I don’t know the author but I’ve also seen it as ” I love my country, it’s the government I’m afraid of. God bless America.”
I will be delighted to answer your questions when they are presented in writing for review by my attorney to assure my efforts are complete and accurate in every detail.
Thank you for giving me the opportunity to help the police in this serious matter.
Frank,
Yep….. If I recall… Wasn’t Miranda shot in a Bar?
For your last statement I’ve seen it before…. Can you tell me who originally said it….
The concept of “Miranda rights” was enshrined in U.S. law following the 1966 Miranda v. Arizona Supreme Court decision, which found that the Fifth and Sixth Amendment rights of Ernesto Arturo Miranda had been violated during his arrest and trial for domestic violence. (Miranda was subsequently retried and convicted.)
The Supreme Court did not specify the exact wording to use when informing a suspect of his/her rights. However, the Court did create a set of guidelines that must be followed. The ruling states:
…The person in custody must, prior to interrogation, be clearly informed that he/she has the right to remain silent, and that anything the person says will be used against that person in court; the person must be clearly informed that he/she has the right to consult with an attorney and to have that attorney present during questioning, and that, if he/she is indigent, an attorney will be provided at no cost to represent him/her.

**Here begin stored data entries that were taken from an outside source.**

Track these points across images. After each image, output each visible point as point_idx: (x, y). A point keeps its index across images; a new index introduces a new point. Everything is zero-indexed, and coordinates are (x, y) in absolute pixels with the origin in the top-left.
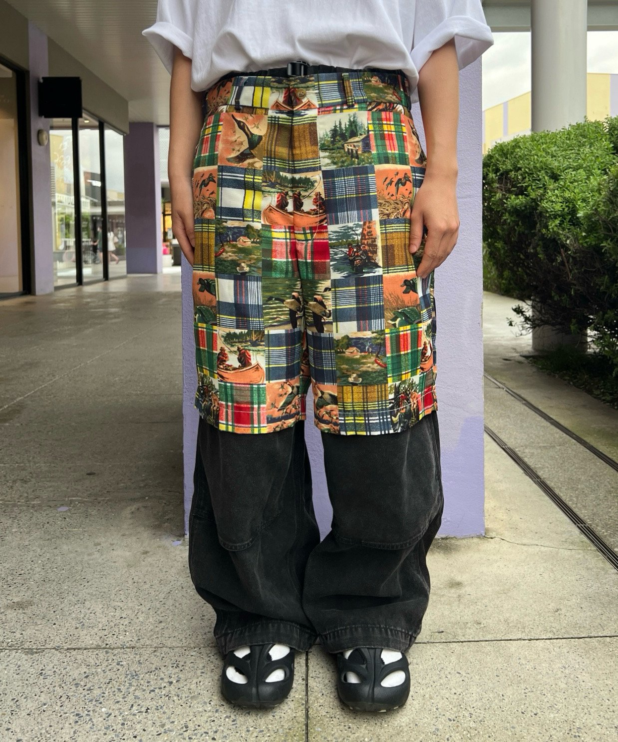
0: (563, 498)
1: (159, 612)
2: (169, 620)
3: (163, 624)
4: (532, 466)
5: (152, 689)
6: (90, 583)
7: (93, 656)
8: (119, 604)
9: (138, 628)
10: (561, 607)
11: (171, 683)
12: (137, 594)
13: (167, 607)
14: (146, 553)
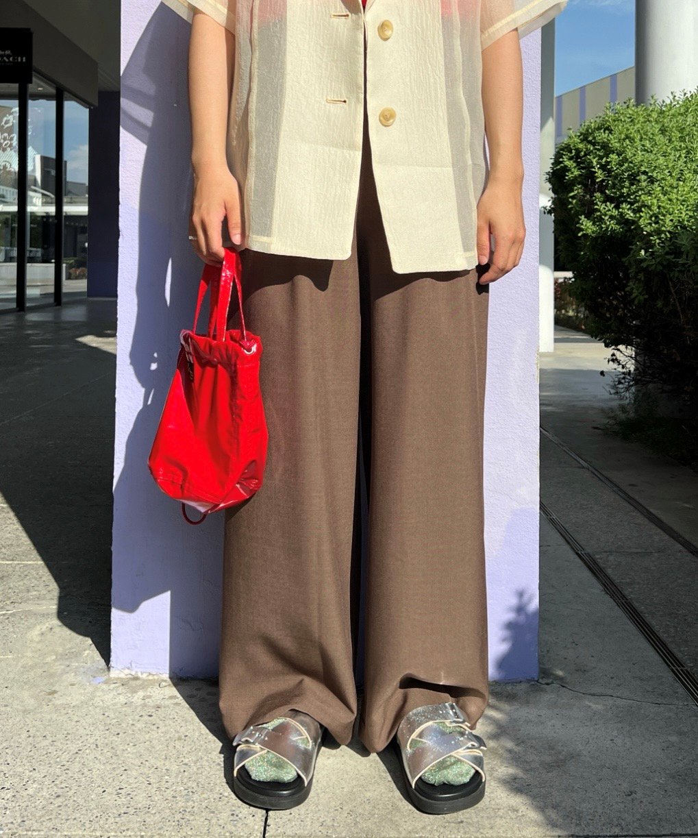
0: (656, 628)
1: (57, 782)
2: (70, 794)
3: (60, 799)
4: (617, 581)
9: (25, 804)
10: (636, 789)
12: (31, 754)
13: (70, 775)
14: (55, 692)
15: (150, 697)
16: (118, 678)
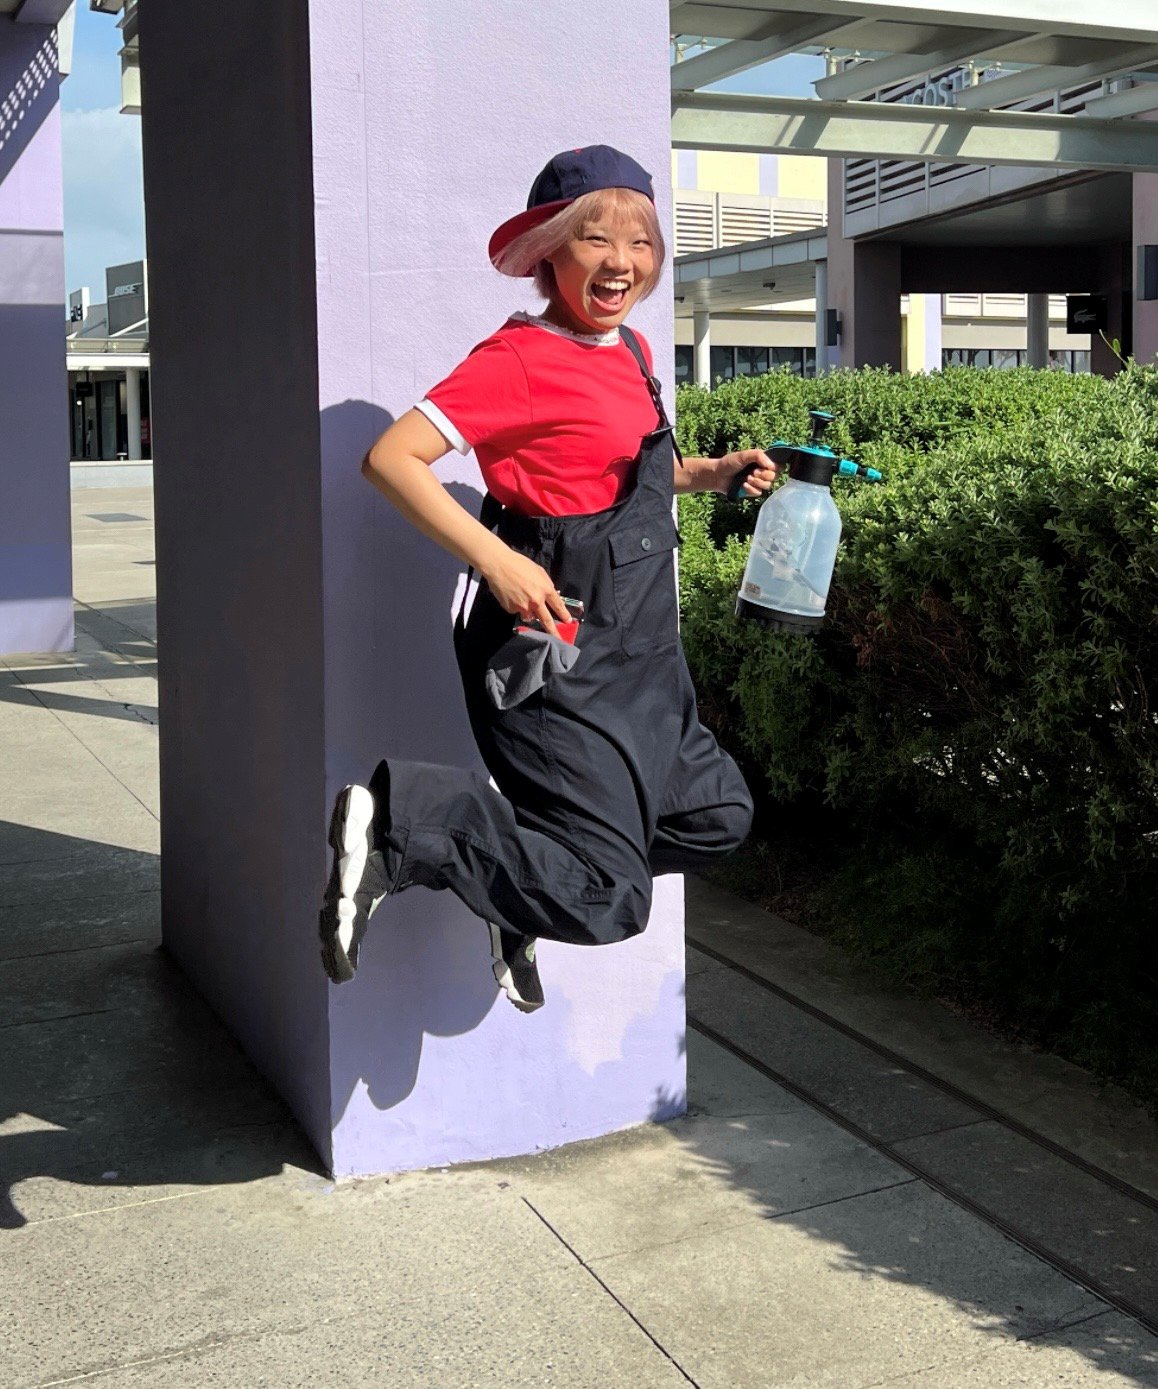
0: (747, 1050)
1: (392, 1266)
2: (412, 1271)
3: (410, 1277)
5: (464, 1331)
6: (270, 1256)
7: (369, 1321)
8: (336, 1268)
9: (386, 1285)
10: (806, 1176)
11: (479, 1323)
12: (344, 1254)
13: (396, 1260)
14: (300, 1208)
15: (390, 1193)
16: (345, 1185)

Fast forward from 1966 to 2013, WOW! This opinion hardly made nation news. It certainly is a new legal world as now seen by the Supremes!
“I love my country, it’s the government I’m afraid of.”
If you have to say I am invoking the 5th amendment so that your silence is not held against you it presupposes that everyone knows that this is what they have to say.
(someone had written, sry I cannot quickly find the post, that people don’t care about this kind of thing. I think it is more that they have not heard about it. Absent this post I hadn’t. There is a lot in the ‘news’ that I would be ignorant of without this blog. So much news, so much of it caring more about celebrities and Kate Middleton’s pregnancy, people cannot keep it, even when something important is noted it is often lost within the clatter of all the other crap with which it is surrounded.))
Yep…. And out of the great state of Michigan they did the same thing…. It’s crazy….. Crazy I tell you….
What’s surprising here its a Hispanic and Houston…. At least he made it to trial….. That all…
So, we are at the point now where the term “right” has been redefined as “something that negative consequences can be inflicted on you for doing”. Which, if my dictionary is correct, makes it a synonym for “offence”, or so.